Waking up again near the motel, Alan repeats many of the same motions. Emma and Rachel still have some deja vu of the previous loop's events, and have helped perform some of Alan's previous tasks for him. Despite his efforts to change events this time around, Emma is nevertheless consumed again by the darkness. Rachel is able to capture a longer portion of the signal this time, but it is still incomplete. When Alan returns to the drive-in theater, he is still unable to complete the new reality and is sent back in time again by Mr. Scratch.

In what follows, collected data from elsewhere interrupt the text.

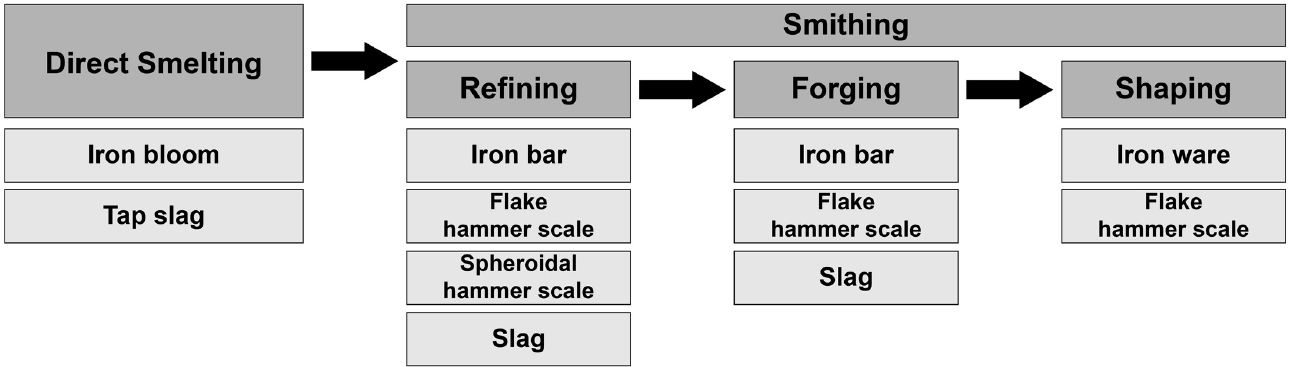
Figure 1. Direct smelting, as used in the iron-making process and iron by-products. In Korea, research into the analysis of the flake hammer scale and spheroidal hammer scale that are generated during reproduction experiments has been ongoing.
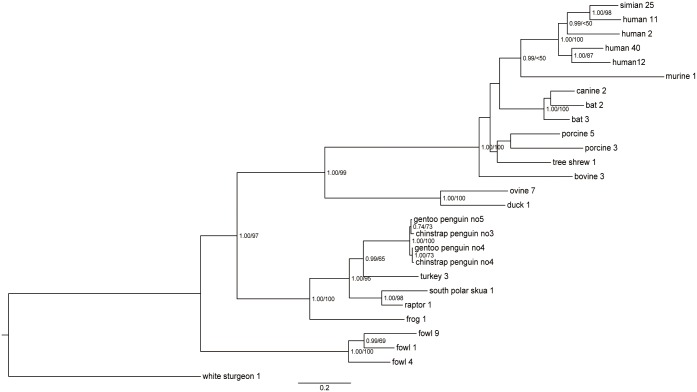
Phylogenetic analysis of amino acid sequences of penguin adenoviral hexon.The phylogenetic tree, based on entire hexon genome sequences of penguin adenoviruses, was generated using the Bayesian and maximum likelihood (ML) method. The first number indicates the Bayesian posterior probability, and the second number indicates the ML bootstrap value as a percentage. Scale bars indicate the number of nucleotide substitutions per site.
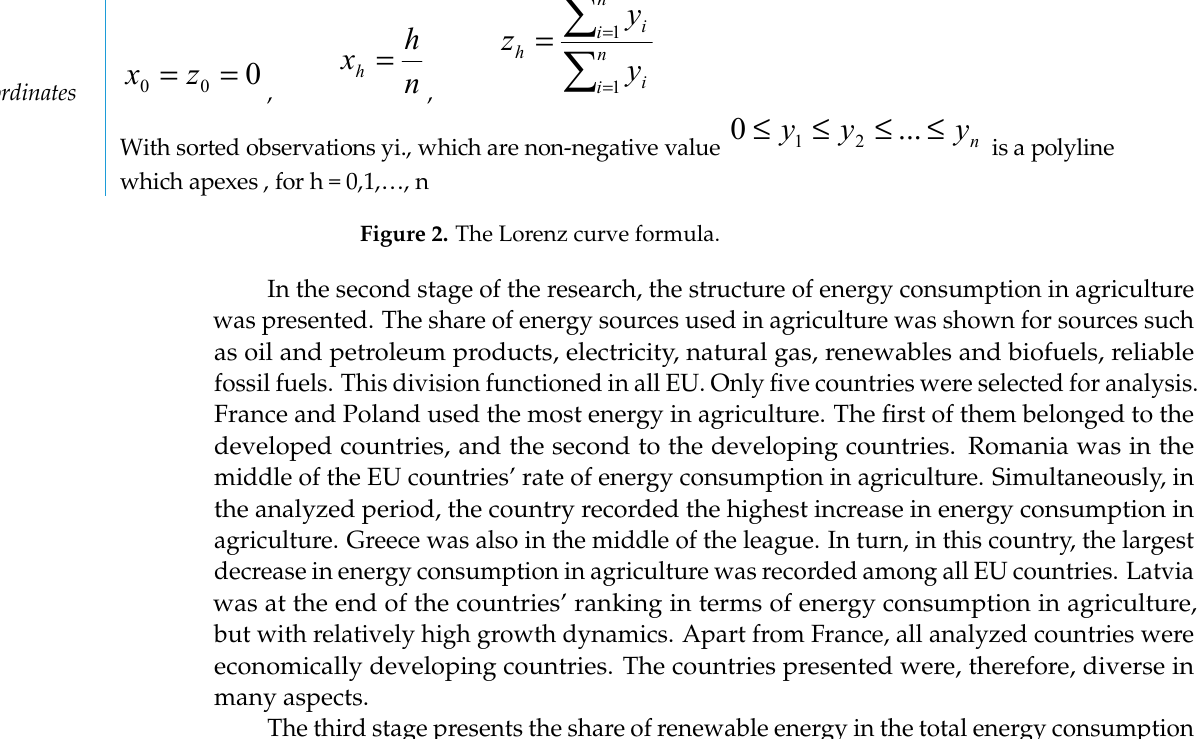
Figure 2 . The Lorenz curve formula .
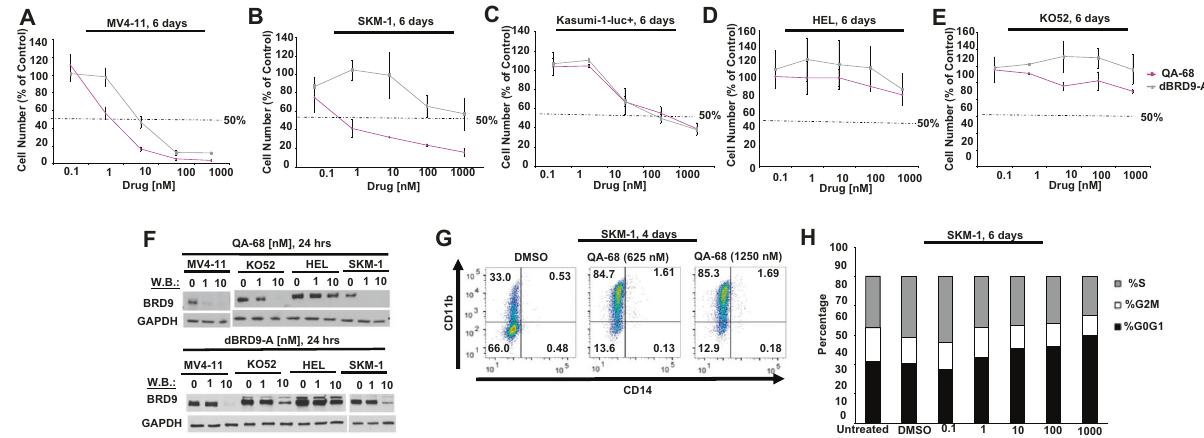
Fig. 2 BRD9 degrader treatment leads to inhibition of AML cell line proliferation. A – E Proliferation assays: AML cell lines treated with QA- 68 or dBRD9-A. 6-day assay. Proliferation studies shown are representative of independent studies performed at least twice for which similar results were observed. F Effects of QA-68 (upper panel) and dBRD9-A (lower panel) on BRD9 expression in QA-68-sensitive and – insensitive AML cell lines. 24-hour assay. G Effects of QA-68 on SKM-1 cell differentiation. 4-day assay. H Effects of QA-68 on SKM-1 cell cycle progression. 6-day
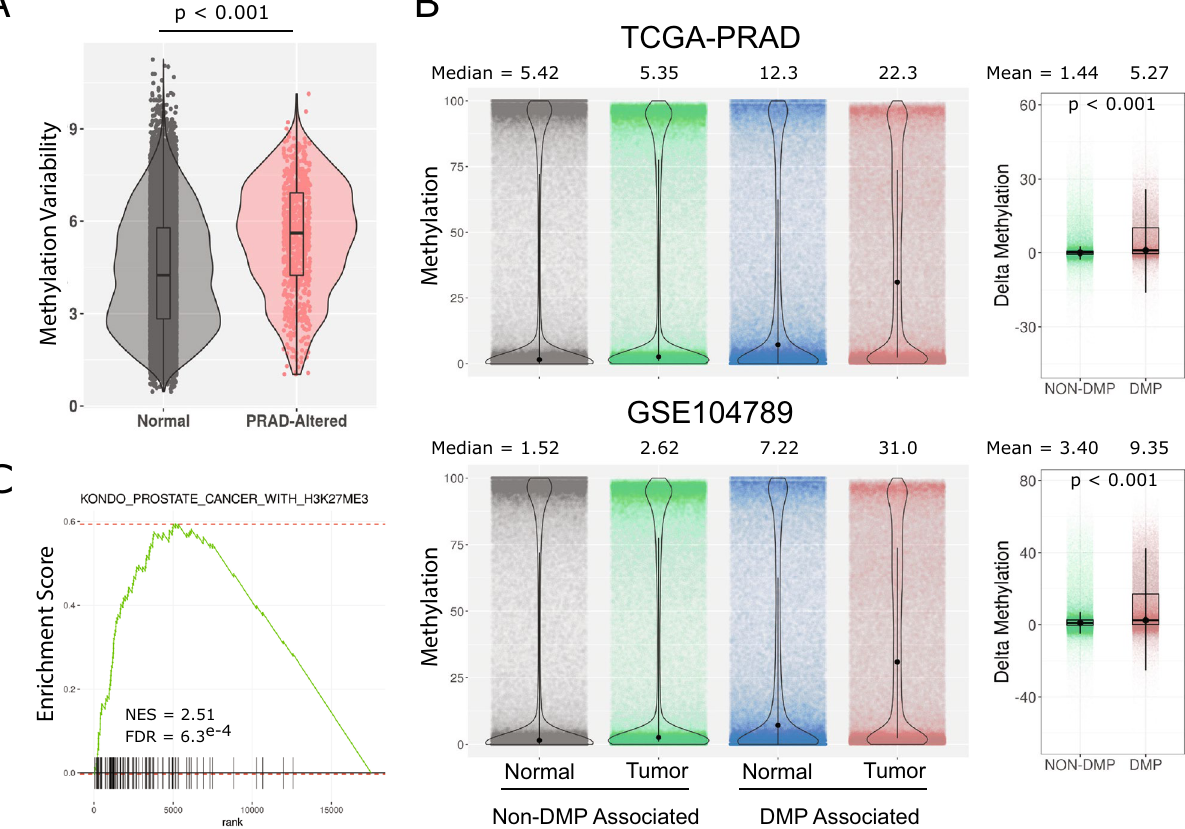
Figure 4. Regions of dynamic methylation associate with cancer susceptibility loci. ( A ) Overall androgen induced methylation variation over time was assessed for all TSS of genes expressed in HPr1-AR cells. The methylation variance of a set of genes previously reported to be associated with altered methylation in prostate cancer 15 was examined and compared to background genes. Differences in distributions were determined by Wilcox test. ( B ) CpG island regions (UCSC) were compiled and parsed into DMP or Non-DMP associated regions. The overall methylation distributions of each group of regions was examined across normal and tumor samples from both the TCGA-PRAD and GSE104789 cohorts. ( C ) Select enrichment plot showing high association of methylation variable genes in HPr1-AR cells with genes associated with altered H3K27me3 in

Alan repeats his actions for a third time, but this time, he is able to save Emma and gain the complete message from Rachel. He sets the correct series of events in the projection room, which triggers the projector to show a film made by Alice. Mr. Scratch appears again, but discovers that Alan has successfully written the new reality, and he is burned out of existence by the film. On the screen, Alan appears to reunite with Alice along a sun-lit shoreline; however, the narrator challenges whether these events actually occurred, or were merely a figment of Alan's imagination.

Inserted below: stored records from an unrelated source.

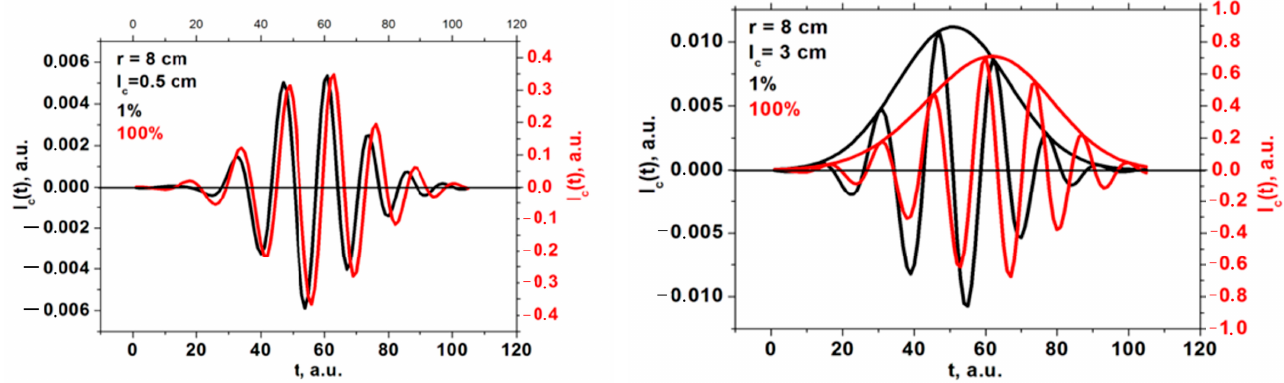
Figure 5. DBS signals for the 48 GHz probing frequency in the case of a circular filament of ( left ) 0.5 cm diameter and ( right ) 3 cm diameter. The black signals correspond to filaments with an amplitude of 1% of density at cutoff of the probing wave, and the red signals correspond to an amplitude of 100%.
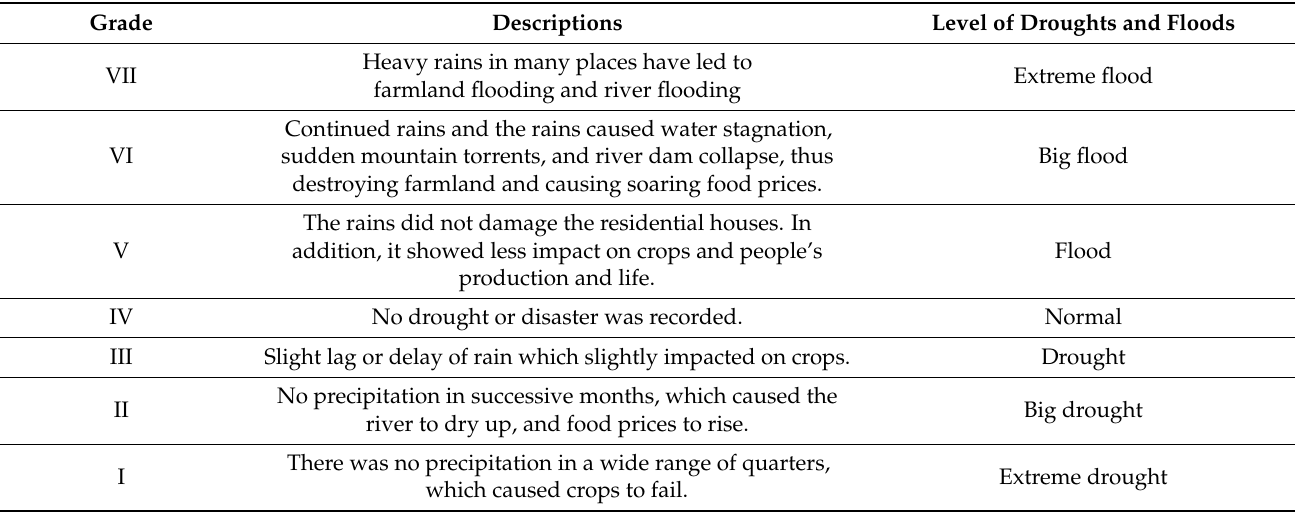
Table 1. Classification standard of droughts and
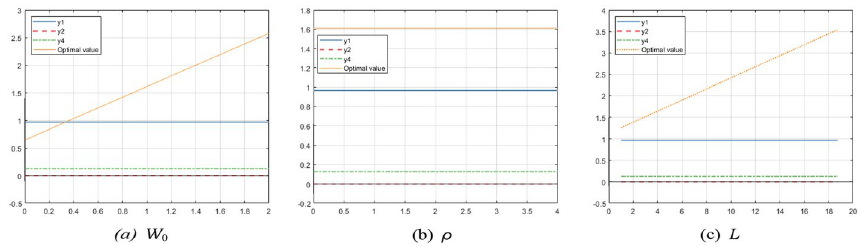
Fig. 4 Shadow Price of W 0 , ρ , and L . Panel ( a ) shows how the objective function and three dual variables change when the capital W 0 varies from 0 to 2 at the beginning of the current period. The x-axis is the variation range of input factors, and the y-axis is the value of objective function value and the marginal contribution of y 1 , y 2 , and y 3 . In the same way, Panel ( b ) and Panel ( c ) show the results of ρ and L respectively. When a parameter is changed, the initial value of other parameters is W 0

In a post-credits scene, Barry wakes up suddenly, believing he has heard Alan's voice.

==Development==
On 9 May 2011, a sequel game was hinted at when "Alan Wake 2" was shown on Althea Suarez Gata's curriculum vitae. On the same day, the information was removed from her curriculum vitae.

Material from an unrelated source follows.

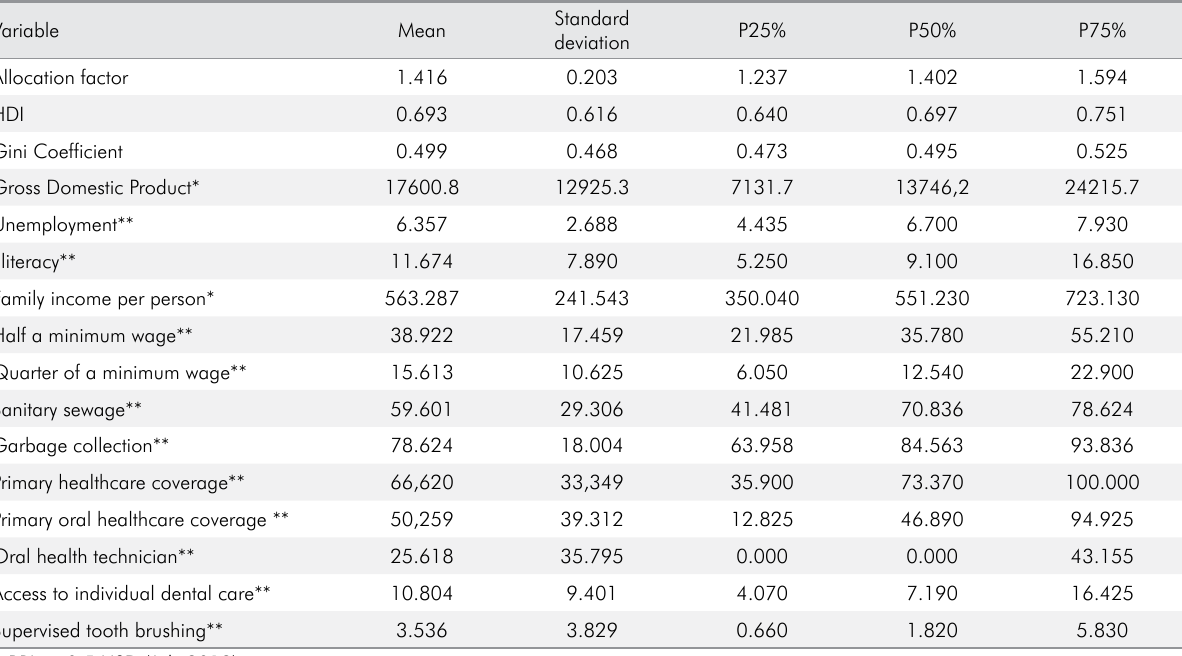
Table 3. Descriptive analysis of contextual variables from municipalities in a southeastern state of Brazil, 2012 Variable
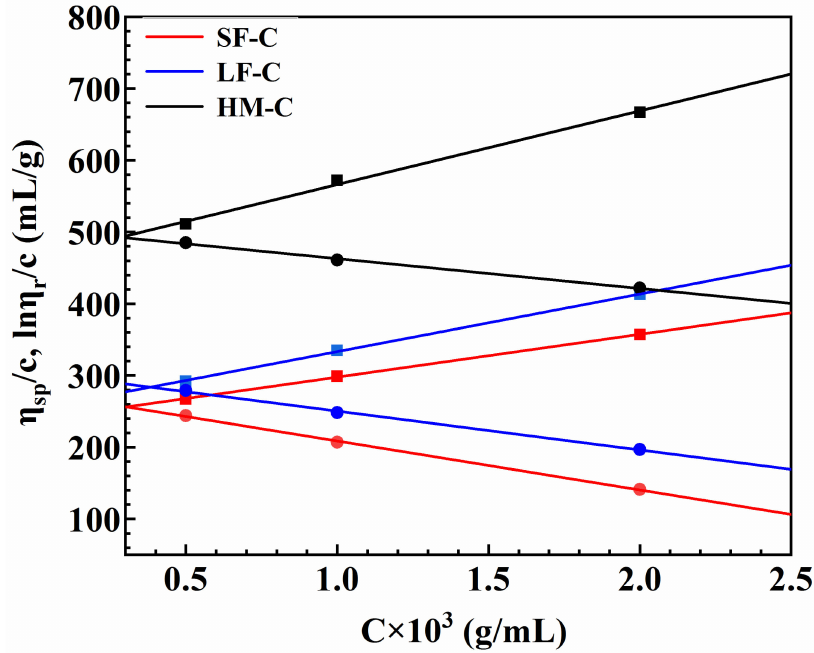
Figure 7. Dependence of intrinsic viscosity ([ η ]) on the concentration of three kinds of cellulose in 4.6-wt% NaOH / 15-wt% urea aqueous solution at 25 ◦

On 10 May 2011, Oskari Häkkinen from Remedy told Joystiq, who had leaked an announcement rumor, that the official announcement of this installment was coming. He stressed that it would not be considered "Alan Wake 2", but neither would it be mere add-on content.

Spike Video Game Awards 2011 showed a new trailer for the game on 10 December 2011. It had been speculated that the game would be an Xbox 360 game named "Alan Wake's Night Springs". The first image for the game was released by GameInformer on 7 November 2011. Just before the Video Game Awards, IGN released a screenshot of the game, along with the official title.

Following rumors that the game would be released for Microsoft Windows, Remedy announced in early May 2012 that the game would be available for the platform on 22 May 2012. This followed Remedy's port of the original Alan Wake to the Windows platform a few months earlier.

===Soundtrack===
Petri Alanko, the composer from the first game, returned to score American Nightmare. Licensed music includes the song "Club Foot" by British indie rock band Kasabian, which plays a pivotal role in the game's narrative. Poets of the Fall also composed two new songs: "The Happy Song", which is featured whenever Mr. Scratch appears, and "Balance Slays the Demon", which appears under the fictional band "Old Gods of Asgard".

==Reception==

Alan Wake's American Nightmare received "generally favorable" reviews from critics for the Xbox 360 version, while the PC version received "mixed or average" reviews, according to review aggregator website Metacritic.

IGN scored the game an 8/10, praising its production and action elements, but criticizes the sub-par story, the oddly written dialogue, and lack of suspense. In the first week of release, the game was the top-selling Arcade game on Xbox Live. 1Up.com gave the game a B, saying, "It's not Alan Wake 2, nor is it a proper episode; it's just Alan Wakes solid shooting married to an even-odder-than-usual story."

Aggregate score
| Aggregator | Score |
|---|---|
| Metacritic | X360: 76/100 PC: 73/100 |

Review scores
| Publication | Score |
|---|---|
| 1Up.com | B |
| Eurogamer | 7/10 |
| G4 | 4/5 |
| GameSpot | 7/10 |
| GamesRadar+ | 8/10 |
| GameTrailers | 8/10 |
| IGN | 8/10 |
| Joystiq | 4/5 |
| Official Xbox Magazine (US) | 8.5/10 |
| VideoGamer.com | 8/10 |
| UGO | B |

==Sequel==

Remedy Entertainment stated that this was not the last Alan Wake game, and that a sequel was in development. In May 2013, Remedy confirmed they were not currently developing a new Alan Wake, instead focusing on a new game for the Xbox One called Quantum Break. Alan Wake II was announced during The Game Awards 2021, and released in October 2023. Alan Wake II expands upon Remedy's connected universe it shares with Control, also by Remedy.